Chào các bạn! Vì nhiều lý do từ nay Truyen2U chính thức đổi tên là Truyen247.Pro. Mong các bạn tiếp tục ủng hộ truy cập tên miền mới này nhé! Mãi yêu... ♥

XXII

"Non? Non, bangun. Sudah jam 8 lewat, Non." Gedoran halus disertai dengan panggilan lembut membuat gadis yang tengah bergelung di dalam selimut menggeliat kecil.

Kedua kelopaknya berkedut. Tak lama, kedua kelopak itu terbuka sejenak, lalu memicing guna menghalau sinar matahari yang dengan tak sopannya menyapa. Erangan pelan lolos dari bibir pink tersebut.

Sekali lagi tubuh kurus itu menggeliat. Lima detik berlalu, ia mengambil posisi duduk—masih dengan mata terpejam. Rasa malas menggerogoti setiap syaraf yang ada di tubuhnya. Seluruh ototnya ingin kembali bergelung di bawah selimut, tetapi otaknya memerintahnya untuk segera bangkit.

"Non? Non Sheira?"

Sekali lagi, panggilan lembut disertai ketukan halus pada pintu putihnya memaksanya kembali ke realita. Ia mengedipkan matanya beberapa kali untuk menyesuaikan penglihatannya. Satu buah kuap besar lolos dari bibir pink tersebut.
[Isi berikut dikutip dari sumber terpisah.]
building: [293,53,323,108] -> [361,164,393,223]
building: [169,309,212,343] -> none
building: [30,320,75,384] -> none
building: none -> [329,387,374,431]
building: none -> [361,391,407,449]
"Iya, Bi. Shei sudah bangun," balasnya sopan. Ia berjalan menuju daun pintu dan memutar kuncinya sekali agar pintu terbuka.

Ijah melotot tak percaya. "Oalah! Non! Sudah jam delapan lewat tiga puluh, Non. Cepet mandi. Non sudah telat banget ke sekolah," ujarnya seraya menggelengkan kepalanya tak habis pikir. Padahal biasanya gadis itu pukul 6 tepat sudah selesai siap-siap. Entah apa yang tengah merasuki nona majikannya ini hingga melewatkan satu jam mata pelajaran dengan tidur nyenyak.

"Shei pengen bolos," gumam gadis berambut acak-acakan itu seraya menyambar handuk.

Tangan Ijah yang sedang menyiapkan seragam untuk nona majikannya itu terhenti. Sebuah kerutan tercipta di wajahnya yang mulai berkeriput. Tak biasanya nona majikannya ingin bolos. Biasanya, gadis itu paling senang ke sekolah. Katanya, di rumah sesak karena tak ada sang ayah. Jika ayahnya ada, malah bertambah sesak.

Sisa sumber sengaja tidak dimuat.